Which data protection solution is the right one? The answer must balance multiple pain points and users’ technical skill levels.
- The local backup — Your backup copy is located on a separate section of the same hard drive as your primary data. While this is the least expensive solution, it won’t protect against losing your laptop. Also, with a bad physical sector — aka dead hard drive — as in my case, the entire drive is unusable anyway, rendering your backup useless. Consider this as the Raj Koothrappali approach to backup, heart in the right place, but a little light on real-world implementation.
- The cloud backup — You subscribe to a cloud service and your computer either backs up to your account automatically, or you drag your files over to the service periodically. This will definitely protect you from computer loss and bad physical sectors, but you will have to pay to play. Once you cancel your subscription or change cloud companies, you’re again exposed.

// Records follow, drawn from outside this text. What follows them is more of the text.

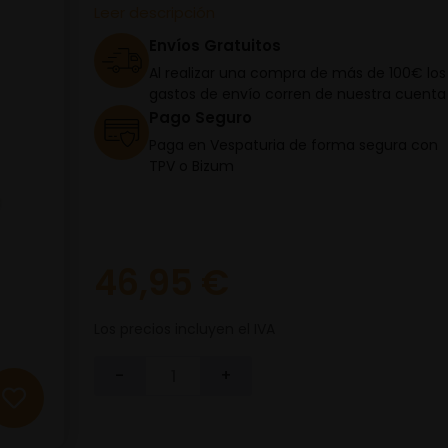
Leer descripción
Envíos Gratuitos
Al realizar una compra de más de 100€ los
gastos de envío corren de nuestra cuenta
Pago Seguro
Paga en Vespaturia de forma segura con
TPV o Bizum
46,95 €
Los precios incluyen el IVA
-
+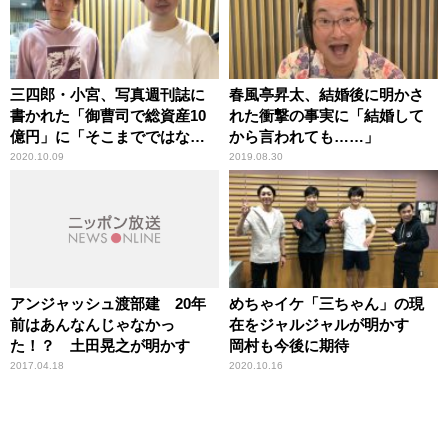
三四郎・小宮、写真週刊誌に
春風亭昇太、結婚後に明かさ
書かれた「御曹司で総資産10
れた衝撃の事実に「結婚して
億円」に「そこまでではない
から言われても……」
ね」
2020.10.09
2019.08.30
アンジャッシュ渡部建 20年
めちゃイケ「三ちゃん」の現
前はあんなんじゃなかっ
在をジャルジャルが明かす
た！？ 土田晃之が明かす
岡村も今後に期待
2017.04.18
2020.10.16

Oh, and who knows what three-letter agency is peeking into your data? Howard Wolowitz, the engineer, might use this approach — technically elegant with little regard for cost.
- Network-attached storage (NAS) backup — This is where your computer backs up to a separate device anywhere on your network. This approach is a one-time cost and is always in your control. One NAS device backs up your entire small business or whole house at a very reasonable price — a few hundred to a few thousand dollars. Additionally, today’s NAS devices provide much more functionality than just backup, including team collaboration, document sharing, media server, huge file storage, etc. However, if backup is all you need, then it works as a fantastic solution. Here it comes…wait for it…Clearly, this would be Sheldon Cooper’s backup of choice — belt-and-suspenders safety under total control.
Raj, Howard, Sheldon, do I have your big backup theory right?
Editor note: The Big Bang Theory Lizard-Spock Expansion episode aired on November 17, 2008. It was season 2, episode 8.